To verify the validity of our working hypothesis, the process of endochondral ossification was studied to determine the sequence of ossification. Specifically, to compare the SO and DO previously described in intramembranous ossification. Contrary to intramembranous ossification, endochondral ossification begins with a rigid scaffold of calcified cartilage.
MATERIALS AND METHODS
Metaphyseal plates from the tibiae and humeri of three newborn rabbits and four growing rabbits aged 8–10 days were used for light and electron microscopy. The care and use of animals were in accordance with the National Institutes of Health guidelines. All specimens were fixed for 2 hr with 4% paraformaldehyde in 0.13 M phosphate buffer, pH 7.4, postfixed for 1 hr with 1% osmium tetroxide in 0.13 M phosphate buffer at pH 7.4, dehydrated in graded ethanol, and embedded in epoxy resin (Durcupan ACM). Decalcified specimens were prepared by placing the tissue in 2.5% EDTA (0.13 M phosphate buffer, pH 7.2) until soft and then postfixing in osmium tetroxide prior to embedding in epoxy resin. The epoxy blocks were sectioned with a diamond knife using an Ultracut-Reichert Microtome. The methaphyseal plates were longitudinally and transversely sectioned with respect to the main axis of the shaft. Semithin sections (1 μm) were stained with toluidine blue and examined with a Axiophot-Zeiss light microscope (LM). Ultrathin sections (70–80 nm) were mounted on Formvar- and carbon-coated copper grids, stained with 1% uranyl acetate and lead citrate, and examined with a Zeiss EM109 transmission electron microscope (TEM).

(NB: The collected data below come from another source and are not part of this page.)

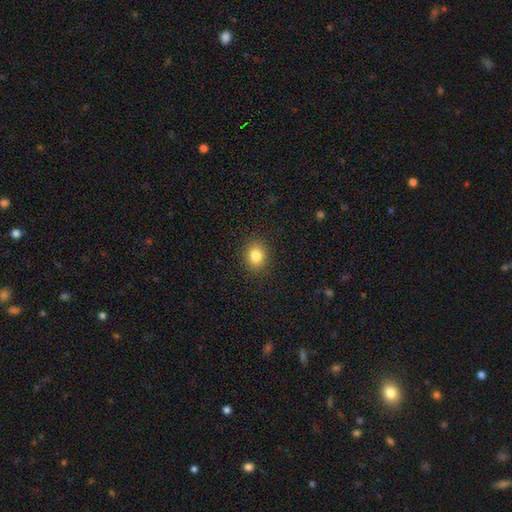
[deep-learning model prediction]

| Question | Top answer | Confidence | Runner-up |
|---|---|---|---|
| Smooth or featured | smooth | 83% | star or artifact (11%) |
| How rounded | round | 63% | in between (36%) |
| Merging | none | 90% | minor disturbance (7%) |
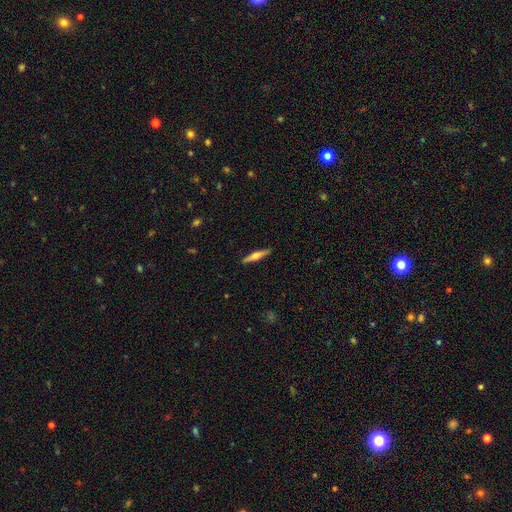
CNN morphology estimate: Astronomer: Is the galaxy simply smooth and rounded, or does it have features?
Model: featured or disk — 50% (runner-up: smooth, 45%).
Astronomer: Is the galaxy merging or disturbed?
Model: none — 91%.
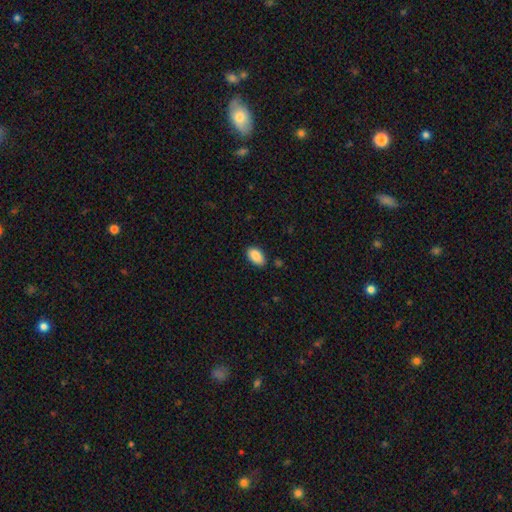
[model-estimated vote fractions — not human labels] A smooth galaxy with no disk features (89%) that is in between round and cigar-shaped (94%).

Vote fractions:
- Smooth or featured? smooth: 89% / star or artifact: 7% / featured or disk: 4%
- How rounded? in between: 94% / round: 4% / cigar-shaped: 2%
- Merging? none: 83% / minor disturbance: 13% / major disturbance: 2% / merger: 2%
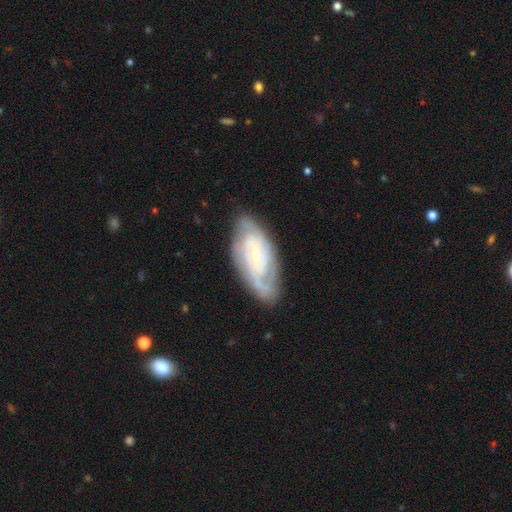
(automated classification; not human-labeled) The model was most divided on "spiral arm count": 2: 35%, can't tell: 31%, 3: 19%, 4: 7%, 1: 4%, more than 4: 4%. Remaining: spiral arms — yes (94%); edge-on disk — no (94%); smooth or featured — featured or disk (82%); bulge size — small (76%); merging — none (75%); spiral winding — tight (62%); bar — no (48%).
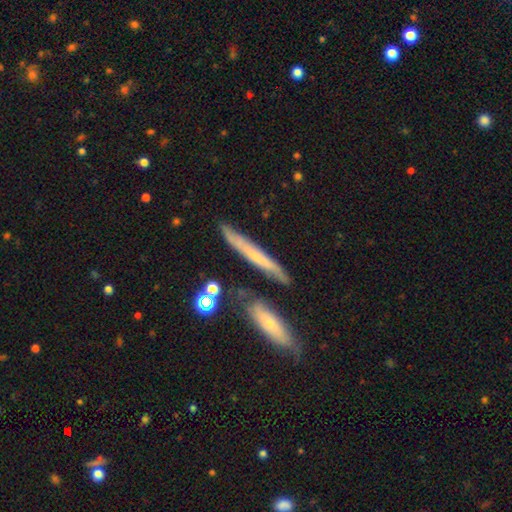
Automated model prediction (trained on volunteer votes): Morphology: type=smooth (47%); merging=none (74%).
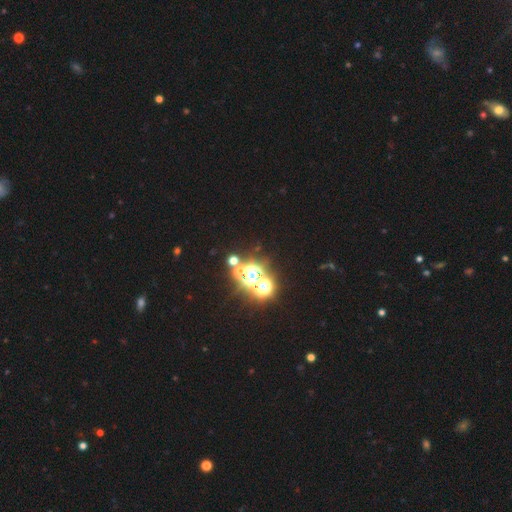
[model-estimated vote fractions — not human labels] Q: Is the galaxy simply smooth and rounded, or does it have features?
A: star or artifact — 81%.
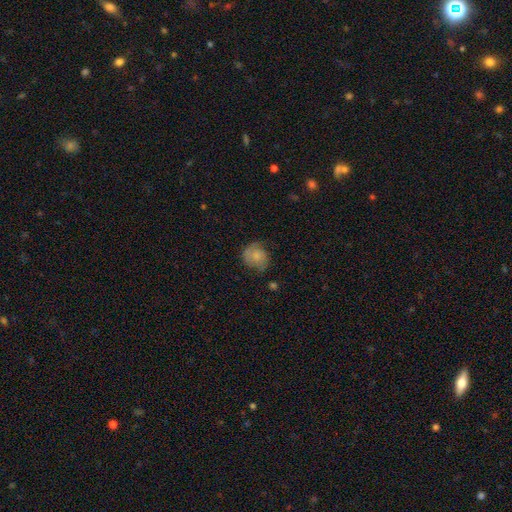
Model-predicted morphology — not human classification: Smooth or featured?
  - featured or disk: 48% *
  - smooth: 44%
  - star or artifact: 9%
Merging?
  - none: 60% *
  - minor disturbance: 26%
  - major disturbance: 13%
  - merger: 2%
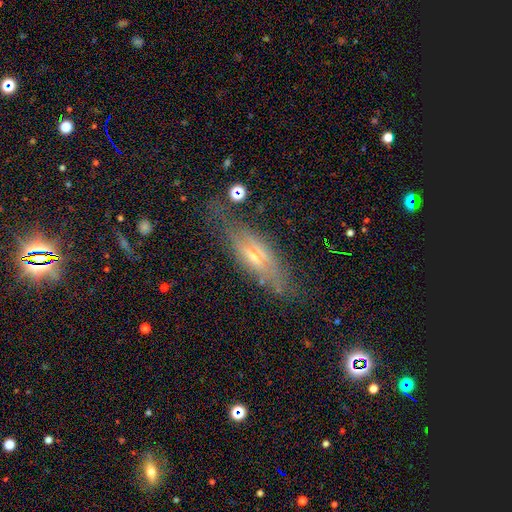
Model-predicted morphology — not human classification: Smooth or featured: featured or disk — 62% (smooth — 28%)
Edge-on disk: yes — 77% (no — 23%)
Merging: none — 71% (minor disturbance — 19%)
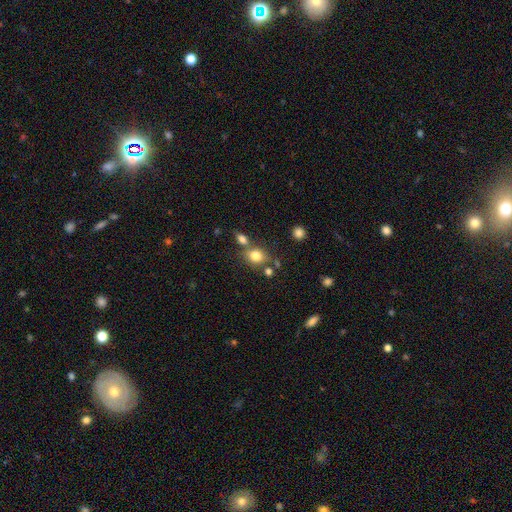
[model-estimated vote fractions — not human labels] Smooth or featured?
  - smooth: 79% *
  - star or artifact: 11%
  - featured or disk: 10%
How rounded?
  - round: 54% *
  - in between: 44%
  - cigar-shaped: 2%
Merging?
  - none: 58% *
  - merger: 24%
  - minor disturbance: 13%
  - major disturbance: 5%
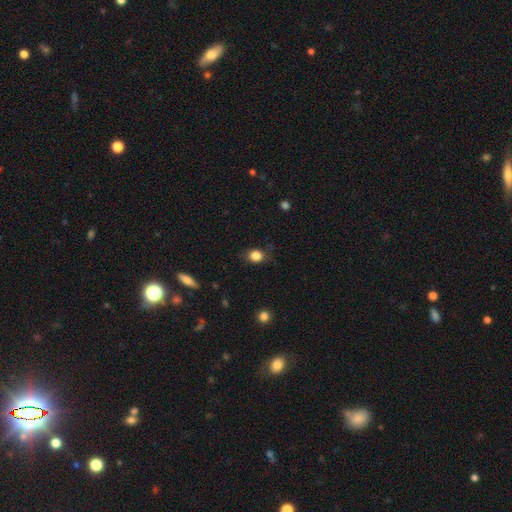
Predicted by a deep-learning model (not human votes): A smooth galaxy with no disk features (83%) that is round (59%). Merging: none (75%).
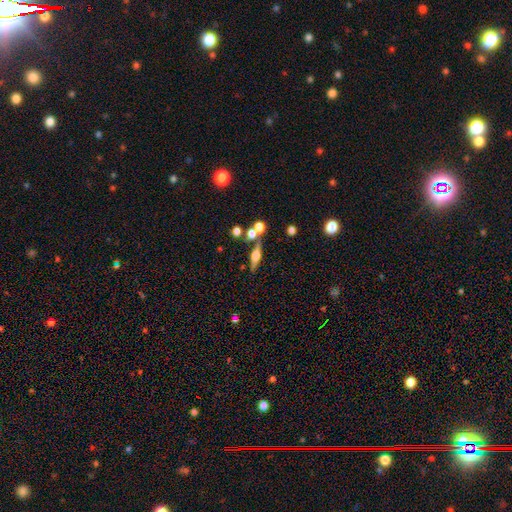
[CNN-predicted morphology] This appears to be a featured or disk galaxy (61%) viewed edge-on (91%) with a rounded central bulge (93%). Merging: none (69%).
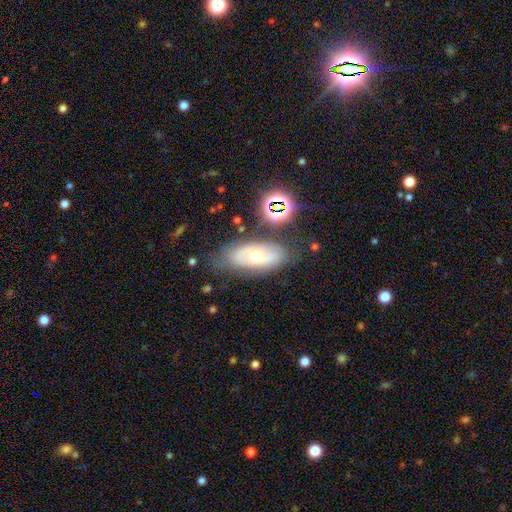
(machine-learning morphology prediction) Smooth or featured?
  - featured or disk: 55% *
  - smooth: 33%
  - star or artifact: 12%
Edge-on disk?
  - no: 85% *
  - yes: 15%
Merging?
  - none: 68% *
  - minor disturbance: 20%
  - major disturbance: 7%
  - merger: 5%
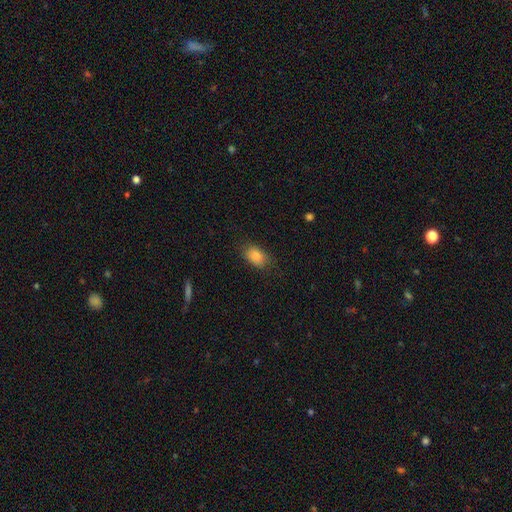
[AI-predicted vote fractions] smooth 85%, star or artifact 9%, featured or disk 7%. Down the decision tree: how rounded — in between (86%); merging — none (80%).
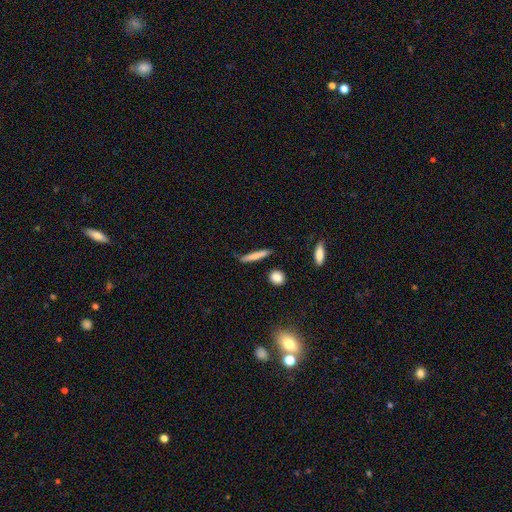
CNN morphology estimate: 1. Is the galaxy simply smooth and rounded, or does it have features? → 73% smooth, 20% featured or disk, 7% star or artifact.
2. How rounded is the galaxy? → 91% cigar-shaped, 7% in between, 2% round.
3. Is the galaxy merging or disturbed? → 79% none, 14% minor disturbance, 3% merger, 3% major disturbance.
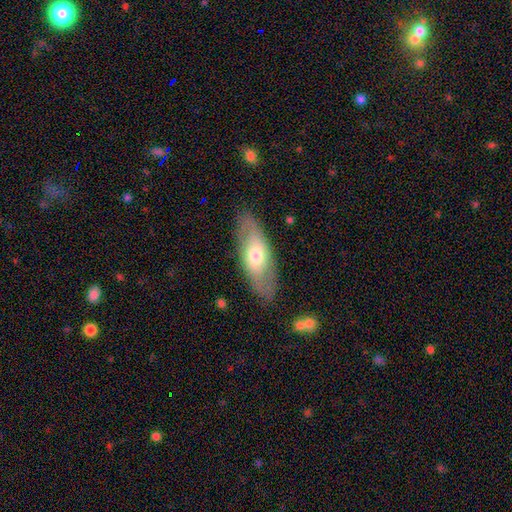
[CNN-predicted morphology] Q: Smooth or featured?
A: smooth (48%); runner-up: featured or disk (46%)
Q: Merging?
A: none (83%); runner-up: minor disturbance (12%)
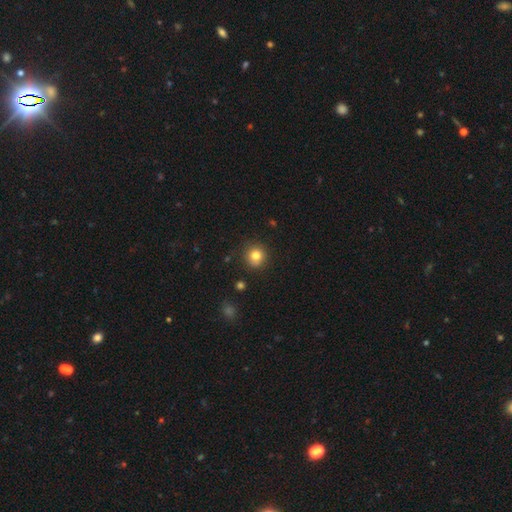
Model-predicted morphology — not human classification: Overall: smooth (81%). How rounded: round (92%). Merging: none (87%).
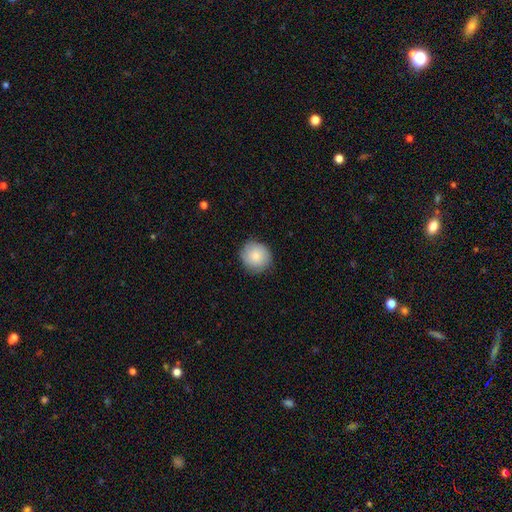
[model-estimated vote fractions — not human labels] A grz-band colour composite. It shows a smooth galaxy with no disk features (83%) that is round (91%). Merging: none (84%).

In all metaphyseal plates, the following sequence of events of endochondral ossification were observed: columns of proliferating chondrocytes undergoing gradual hypertrophy towards the midshaft level; cartilage mineralization; chondrolysis and partial calcified cartilage disruption by osteoclasts; and the formation of osteocartilaginous trabeculae.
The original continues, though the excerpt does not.